What is Plant Cell?

A plant cell is a eukaryotic cell present in green plants. It performs photosynthesis and stores starch, a large vacuole that regulates turgor pressure, the absence of flagella or centrioles, except in the gametes, and a unique method of cell division involving the formation of a cell plate or phragmoplast that separates the new daughter cells.

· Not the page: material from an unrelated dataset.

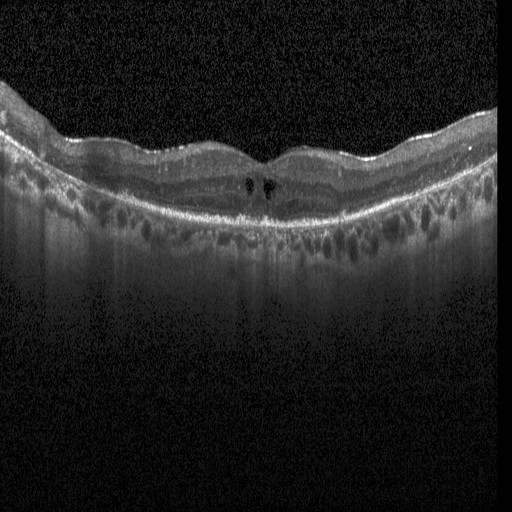 Spectral-domain OCT. Retinal OCT B-scan. Centered on the fovea.
Finding: diabetic macular edema.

The plant cell is rectangular and comparatively larger than the animal cell. Even though plant and animal cells are eukaryotic and share a few cell organelles, They are quite distinct when compared to animal cells as they perform different functions. Some of these differences can be clearly understood when the cells are examined under an electron microscope.


Structure of Plant Cell

  • Cell Wall: It is located outside the cell membrane. The primary function of the cell wall is to protect and provide structural support to the cell. The plant cell wall is also involved in protecting the cell against mechanical stress and to provide form and structure to the cell. It also filters the molecules passing in and out of the cell. The primary cell wall is formed by cellulose laid down by enzymes.
  • Cell membrane: The cell membrane plays an important role in regulating the entry and exit of specific substances within the cell. For instance, the cell membrane keeps toxins from entering inside, while nutrients and essential minerals are transported across.
  • Nucleus: The nucleus is a membrane-bound structure that is present only in eukaryotic cells. The vital function of a nucleus is to store DNA or hereditary information required for cell division, metabolism and growth.
  • Plastids: They are membrane-bound organelles that have their own DNA. They are necessary to store starch, to carry out the process of photosynthesis. It used in the synthesis of many molecules, which form the building blocks of the cell.
  • Leucoplasts: They are found in the non-photosynthetic tissues of plants. They are used for the storage of protein, lipid and starch.
  • Chloroplasts: It is an elongated organelle enclosed by a phospholipid membrane. Each chloroplast contains a green coloured pigment called chlorophyll required for the process of photosynthesis. The chlorophyll absorbs light energy from the sun and uses it to transform carbon dioxide and water into glucose.
  • Chromoplasts: Chromoplasts have red, orange and yellow coloured pigments which provide colour to all ripe fruits and flowers.
  • Ribosomes: They are the smallest membrane-bound organelles that comprise RNA and protein. They are the sites for protein synthesis, hence, also referred to as the protein factories of the cell.
  • Mitochondria: They are the double-membraned organelles found in the cytoplasm of all eukaryotic cells. They provide energy by breaking down carbohydrate and sugar molecules, hence they are also referred to as the “Powerhouse of the cell.”
  • Lysosome: They perform the function of cellular waste disposal by digesting worn-out organelles, food particles and foreign bodies in the cell.
  • Central Vacuole: It occupies around 30% of the cell’s volume in a mature plant cell. The vital function of the central vacuole apart from storage is to sustain turgid pressure against the cell wall. The central vacuole consists of cell sap. It is a mixture of salts, enzymes and other substances.
  • Golgi Apparatus: They are found in all eukaryotic cells which are involved in distributing synthesized macromolecules to various parts of the cell.

Types of Plant Cell

Following are some of the different types of plant cells:

  • Collenchyma Cells: They are hard or rigid cells, which play a primary role in providing support to the plants when there is restraining growth in a plant due to lack of hardening agent in primary walls.
  • Sclerenchyma Cells: They are more rigid compared to collenchyma cells and this is because of the presence of a hardening agent.  These cells are usually found in all plant roots and mainly involved in providing support to the plants.
  • Parenchyma Cells: Parenchyma cells play a significant role in all plants. They are the living cells of plants, which are involved in the production of leaves. They are also involved in the exchange of gases, production of food, storage of organic products and cell metabolism. These cells are typically more flexible than others because they are thinner.
  • Xylem Cells: Xylem cells are the transport cells in vascular plants. They help in the transport of water and minerals from the roots to the leaves and other parts of the plants.
  • Phloem Cells: Phloem cells are other transport cells in vascular plants. They transport food prepared by the leaves to different parts of the plants.